Die enormen Kosten, die nun Deutschland belasten, sind eine direkte Folge von Adenauers Entscheidung. Diese Kosten, durch eine kurzsichtige Politik und einen Kanzler entstanden, der wohl eher ein Regionalpolitiker war, werden durch eine Steuer eingetrieben, die den seltsamen Namen "Solidaritätssteuer" erhielt. Solidarität ist ein Zusammengehörigkeitsgefühl, das gelegentlich mit einer freiwilligen Unterstützung verbunden sein kann. Eine Steuer hingegen ist eine staatliche Zwangsmaßnahme. Solidarität und Steuer in einem Wort zusammenzuführen, ist sprachlogischer Unsinn. Wenn es in Deutschland noch Richter gibt, die ein Bewusstsein von Sprache haben, so müsste eine jede Klage gegen diese Steuer Erfolg haben.

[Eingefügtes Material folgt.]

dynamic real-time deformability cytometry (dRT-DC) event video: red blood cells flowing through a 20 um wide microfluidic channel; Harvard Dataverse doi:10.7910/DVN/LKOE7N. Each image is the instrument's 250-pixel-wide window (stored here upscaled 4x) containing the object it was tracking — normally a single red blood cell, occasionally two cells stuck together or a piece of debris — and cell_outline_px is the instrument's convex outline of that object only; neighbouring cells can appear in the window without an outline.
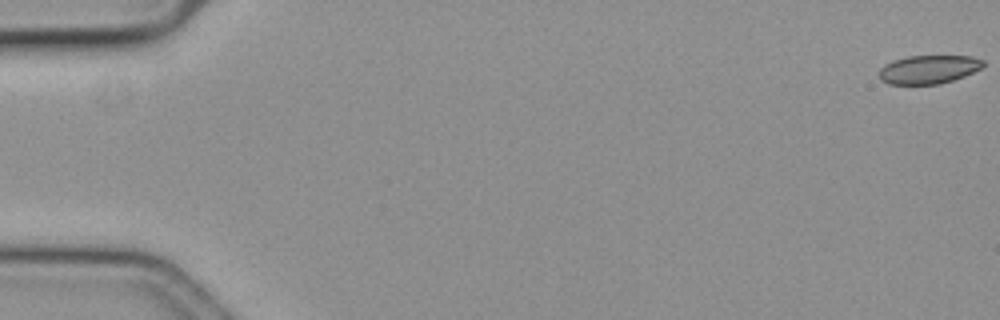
{"species": "common noctule bat (a hibernating species)", "species_latin": "Nyctalus noctula", "temperature_condition": "cold", "stored_images_in_passage": 60, "camera_frame_rate_fps": 3000, "um_per_image_px": 0.085, "animal": {"sex": "female", "body_mass_g": 19.3, "forearm_length_mm": 54.1}, "frame": {"image": 1, "passage_image": 1, "time_ms": 0.0, "image_size_px": [1000, 320], "cell_outline_px": [[984, 64], [980, 68], [964, 76], [940, 84], [888, 84], [880, 80], [880, 68], [884, 64], [892, 60], [908, 56], [972, 56], [984, 60]], "centroid_in_image_um": [78.9, 5.89], "position_along_channel_um": 6.1, "area_um2": 17.28}}
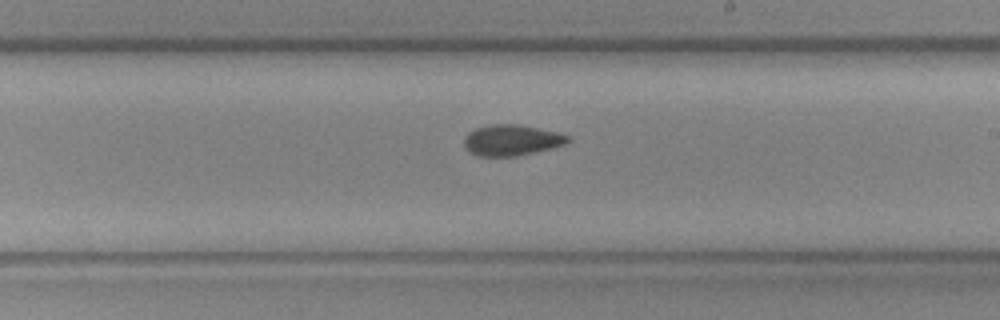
{"frame": {"image": 2, "passage_image": 35, "time_ms": 11.333, "image_size_px": [1000, 320], "cell_outline_px": [[572, 140], [564, 144], [552, 148], [536, 152], [516, 156], [476, 156], [464, 148], [464, 136], [468, 132], [476, 128], [492, 124], [516, 124], [556, 132], [568, 136]], "centroid_in_image_um": [43.44, 11.92], "position_along_channel_um": 245.6, "area_um2": 18.67}}
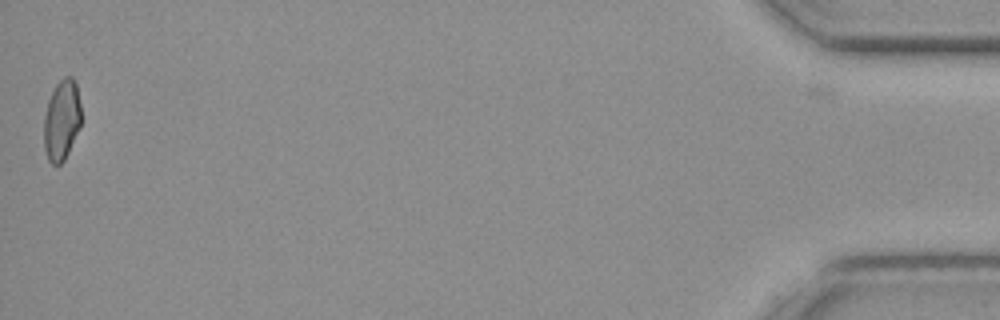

Absurd ist, dass auch die Ostdeutschen diese Steuer zu zahlen haben, also gezwungen werden, Solidarität mit sich selbst aufzubringen. So viel Unsinn, nur um den korrekten Namen "Adenauersteuer" zu umgehen. Aber auch das hat Tradition in Deutschland. Im Ersten Weltkrieg wurde eine Steuer eingeführt, um Panzerkreuzer bauen zu können. Diese Steuer bekam den possierlichen Namen "Sektsteuer".

So verschieden auch die Deutschen und die Polen sind, es gibt sie einigende Interessen. Nach dem Beitritt Polens werden, dessen bin ich gewiss, die Polen gemeinsam mit den Deutschen versuchen, weitere Esser vom Tisch fernzuhalten.

In Deutschland gibt es neuerdings eine fremdenfeindliche Partei, die einen Türken als Spitzenkandidaten hat. Er wirbt um die Wähler mit den Worten: Jetzt muss Schluss sein mit den Einwanderungen. Alle Türken, die in Deutschland sind, sollen bleiben, aber es dürfen nicht noch mehr einwandern, sonst wird das Land überfremdet und verarmt.

Unsere Menschlichkeit und unsere Sonntagsreligionen sagen: Keiner oder alle. Der Kassensturz jedoch ergab die Bilanz: Für alle reichts nicht. Welcome, Polonia! And God bless you!

Christoph Heins Brief erscheint gleichzeitig in der polnischen Wochenzeitung Polityka.